Extracted records START
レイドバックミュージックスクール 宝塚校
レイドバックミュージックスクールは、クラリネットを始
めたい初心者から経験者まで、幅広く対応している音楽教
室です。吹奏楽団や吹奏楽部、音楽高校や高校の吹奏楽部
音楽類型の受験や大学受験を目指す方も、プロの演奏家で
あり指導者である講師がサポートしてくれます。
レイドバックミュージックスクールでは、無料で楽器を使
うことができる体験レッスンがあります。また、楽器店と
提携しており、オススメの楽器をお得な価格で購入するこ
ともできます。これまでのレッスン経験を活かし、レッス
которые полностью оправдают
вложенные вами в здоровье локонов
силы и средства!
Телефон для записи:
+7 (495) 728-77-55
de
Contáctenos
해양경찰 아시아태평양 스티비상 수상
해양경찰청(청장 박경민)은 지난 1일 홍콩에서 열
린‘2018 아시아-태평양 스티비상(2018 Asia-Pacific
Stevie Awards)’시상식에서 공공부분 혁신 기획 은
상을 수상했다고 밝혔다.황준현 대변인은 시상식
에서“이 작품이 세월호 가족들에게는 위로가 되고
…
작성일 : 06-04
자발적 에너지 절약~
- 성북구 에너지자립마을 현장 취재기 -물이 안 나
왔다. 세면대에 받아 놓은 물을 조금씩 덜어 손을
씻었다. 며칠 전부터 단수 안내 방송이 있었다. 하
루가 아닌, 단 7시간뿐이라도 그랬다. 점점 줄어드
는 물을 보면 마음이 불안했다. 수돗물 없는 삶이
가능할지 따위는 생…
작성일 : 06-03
Extracted records END
Extracted records START
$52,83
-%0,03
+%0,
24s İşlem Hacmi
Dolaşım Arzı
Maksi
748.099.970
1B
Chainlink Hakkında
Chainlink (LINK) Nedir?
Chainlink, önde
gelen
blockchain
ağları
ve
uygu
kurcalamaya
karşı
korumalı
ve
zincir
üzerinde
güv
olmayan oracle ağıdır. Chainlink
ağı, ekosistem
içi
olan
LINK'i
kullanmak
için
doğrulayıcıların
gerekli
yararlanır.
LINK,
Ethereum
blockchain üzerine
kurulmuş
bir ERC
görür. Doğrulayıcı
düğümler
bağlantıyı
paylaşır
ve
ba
Extracted records END
* Exercise details *
Search the entries above for the word "스티비상" and count the lines that hold it. Reply with only that number.

* Written solution *
2